▶ EXTRACT:
########

Again he becomes an avatar for the audience in a part of the war the audience rarely sees, the pure psychological effects, as we see men who fought at Guadalcanal and broken by the experience locked away (neatly foreshadowing later episodes when in the midst of battle that isn’t possible). Leckie discovers that death won’t necessarily become him, but as he chooses to return to the regiment early we’re left to wonder if that choice makes him crazier than they are.

Meanwhile in episode four, Eugene Sledge leaves basic training. Sledge’s journey is the strongest as we see the young man as I predicted previously experiencing “the gap between the dream of fighting for one’s country and the horrific reality”. The fresh faced youngster dealing with petty injustices of the gremlin-like Snafu and his other brigade colleagues is initially shown (in a beautifully poised key scene) as having great religious fortitude.

In the following episode the newly nicknamed Sledgehammer clutches his bible unable to comprehend Lackie’s Dawkins-like explanation for why he doesn’t believe in God, which is, to paraphrase, if God created everything why does he sadistically allow war? There’s a subliminal religious undercurrent to the whole series though as Sledge’s faith is shaken it has to be said the series sides more with Lackie’s point of view.

That’s no more obvious in the next battle set piece, that storming of the beach at Pelilu, which in employing the same increased shutter speed technique and high speed cutting, directly references the Omaha landings from Saving Private Ryan underscoring that though the geographic locations were diverse the experiences for soldiers on the ground were just as appalling.

We begin to understand why Sledge’s colleagues are so harsh on him – like their Japanese opponents they subliminally have to dehumanise their social group so that their death means less, so that the rapid mortality of those they’re fighting with doesn’t stop them being able to carry out their orders, divesting themselves of their individuality.

Which is the change Sledge undergoes. Firstly his bible becomes little more than a place to keep a tally of the days this brigade has spent in action. Then he takes up smoking after some initial reticence. He even becomes a bully. Finally, he loses his ability to see his opponents as human beings, even when they’ve become prisoners of war, attempting to remove the gold teeth of the fallen for sale on the black market.

It’s at this instant we realise why the series has, with the exception of a few brief shots of behind enemy lines and a moment when Lackie regards the severed hand of a Japanese soldier, offered a one-dimensional view of the war. This is the experience of Sledge and soldiers just like him. It makes killing easier too. And so the process of war continues.

########

Summarize this review of the war series in two sentences.

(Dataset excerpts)

########

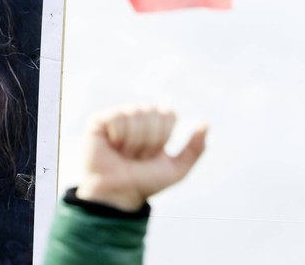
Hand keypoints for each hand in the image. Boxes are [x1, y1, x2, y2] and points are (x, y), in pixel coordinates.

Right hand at [75, 106, 206, 211]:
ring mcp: (117, 117)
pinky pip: (116, 118)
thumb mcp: (176, 169)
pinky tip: (112, 147)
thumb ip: (195, 148)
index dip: (163, 136)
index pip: (168, 113)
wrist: (119, 193)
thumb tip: (206, 123)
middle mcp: (136, 116)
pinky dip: (118, 138)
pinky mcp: (98, 120)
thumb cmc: (145, 181)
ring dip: (133, 142)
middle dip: (149, 140)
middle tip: (137, 156)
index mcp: (155, 124)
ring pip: (135, 115)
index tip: (154, 154)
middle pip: (153, 112)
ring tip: (124, 154)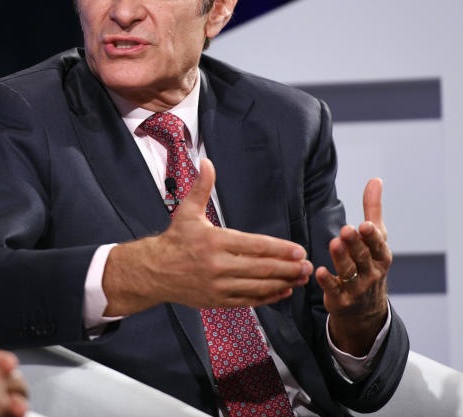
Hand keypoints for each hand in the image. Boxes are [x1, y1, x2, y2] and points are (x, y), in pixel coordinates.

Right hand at [103, 158, 312, 315]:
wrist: (154, 271)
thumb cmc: (175, 240)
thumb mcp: (187, 211)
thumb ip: (202, 187)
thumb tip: (206, 162)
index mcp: (214, 241)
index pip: (255, 246)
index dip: (279, 249)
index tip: (299, 250)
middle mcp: (218, 265)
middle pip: (261, 268)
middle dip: (288, 268)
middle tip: (308, 266)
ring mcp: (218, 285)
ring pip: (258, 286)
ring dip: (283, 283)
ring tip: (301, 278)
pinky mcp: (217, 300)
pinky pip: (248, 300)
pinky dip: (268, 297)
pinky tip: (282, 291)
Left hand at [315, 177, 391, 355]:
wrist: (366, 310)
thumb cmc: (370, 264)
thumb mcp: (375, 239)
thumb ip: (373, 210)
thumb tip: (375, 180)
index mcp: (381, 257)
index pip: (378, 246)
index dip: (372, 237)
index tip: (366, 225)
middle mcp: (371, 273)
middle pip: (363, 257)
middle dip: (356, 244)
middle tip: (347, 230)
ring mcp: (357, 288)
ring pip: (348, 272)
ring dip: (341, 258)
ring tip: (334, 243)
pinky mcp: (340, 299)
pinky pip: (334, 290)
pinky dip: (327, 281)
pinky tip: (318, 270)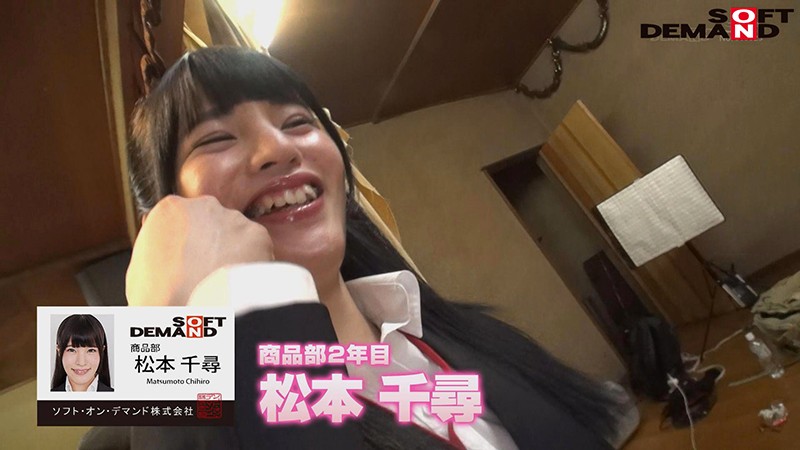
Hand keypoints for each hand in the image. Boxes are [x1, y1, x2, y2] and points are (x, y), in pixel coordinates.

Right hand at [126, 195, 273, 305]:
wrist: (194, 317)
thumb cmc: (160, 299)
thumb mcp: (140, 270)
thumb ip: (156, 249)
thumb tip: (165, 247)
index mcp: (170, 209)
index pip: (183, 218)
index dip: (187, 242)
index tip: (189, 260)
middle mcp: (204, 206)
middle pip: (211, 222)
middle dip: (212, 242)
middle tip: (209, 272)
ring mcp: (233, 218)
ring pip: (236, 234)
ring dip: (233, 252)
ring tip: (225, 281)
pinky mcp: (258, 235)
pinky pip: (257, 247)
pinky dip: (252, 263)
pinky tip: (239, 282)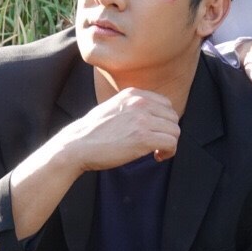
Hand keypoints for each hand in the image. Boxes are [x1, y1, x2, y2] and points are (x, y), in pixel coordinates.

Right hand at [60, 88, 180, 169]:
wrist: (77, 145)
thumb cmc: (91, 132)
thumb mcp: (112, 108)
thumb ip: (131, 107)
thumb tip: (150, 118)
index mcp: (133, 94)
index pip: (165, 104)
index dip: (164, 121)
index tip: (155, 132)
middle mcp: (139, 103)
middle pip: (173, 117)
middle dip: (168, 132)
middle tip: (157, 145)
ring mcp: (142, 119)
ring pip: (175, 130)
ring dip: (169, 144)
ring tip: (156, 152)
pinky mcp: (143, 137)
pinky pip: (171, 143)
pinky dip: (168, 152)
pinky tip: (155, 157)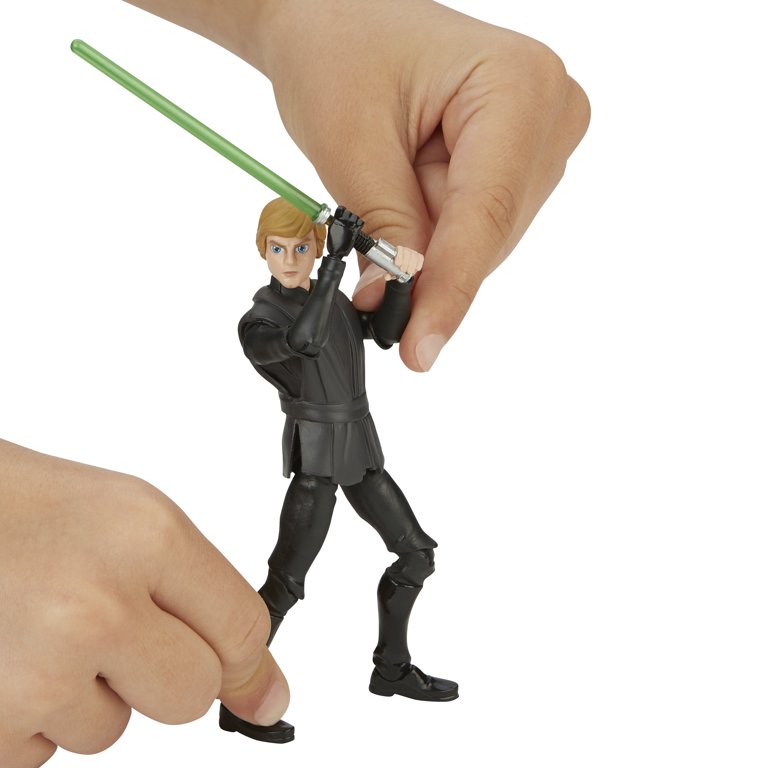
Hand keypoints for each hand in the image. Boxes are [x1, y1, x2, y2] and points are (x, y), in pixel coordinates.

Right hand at [0, 439, 288, 766]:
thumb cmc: (21, 506)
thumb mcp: (126, 519)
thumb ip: (199, 592)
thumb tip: (263, 690)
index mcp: (146, 539)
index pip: (242, 630)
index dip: (248, 664)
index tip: (260, 691)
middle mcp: (99, 606)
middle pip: (192, 694)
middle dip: (166, 676)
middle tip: (118, 633)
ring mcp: (40, 672)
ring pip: (113, 729)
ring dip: (88, 695)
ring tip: (42, 628)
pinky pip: (45, 753)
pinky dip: (32, 718)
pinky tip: (9, 655)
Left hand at [124, 0, 588, 369]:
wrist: (333, 17)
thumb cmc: (337, 44)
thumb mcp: (351, 142)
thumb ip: (385, 229)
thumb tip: (396, 304)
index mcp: (518, 86)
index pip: (486, 214)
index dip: (450, 289)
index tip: (421, 349)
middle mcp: (548, 112)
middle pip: (489, 233)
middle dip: (428, 268)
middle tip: (368, 291)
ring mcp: (537, 140)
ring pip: (482, 237)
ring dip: (425, 241)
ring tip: (378, 185)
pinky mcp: (517, 162)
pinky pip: (475, 225)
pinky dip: (432, 232)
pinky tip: (401, 193)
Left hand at [387, 246, 423, 280]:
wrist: (403, 269)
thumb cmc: (396, 268)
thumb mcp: (392, 271)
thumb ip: (388, 274)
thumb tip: (387, 277)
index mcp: (398, 250)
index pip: (400, 249)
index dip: (399, 256)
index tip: (398, 264)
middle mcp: (406, 250)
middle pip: (408, 253)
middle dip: (406, 262)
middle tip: (403, 270)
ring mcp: (413, 253)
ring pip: (414, 256)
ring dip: (412, 265)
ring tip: (409, 272)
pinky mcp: (419, 256)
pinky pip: (420, 258)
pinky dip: (419, 263)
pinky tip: (417, 269)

########

▶ RESULT OF THIS TASK: The review traces Eugene Sledge from basic training, where he is shown with great religious fortitude, through the storming of the beach at Pelilu as his faith is shaken. He gradually changes, using his bible to tally days in action, taking up smoking, becoming a bully and losing his ability to see his opponents as human beings, which the review says explains why the series offers a one-dimensional view of the war.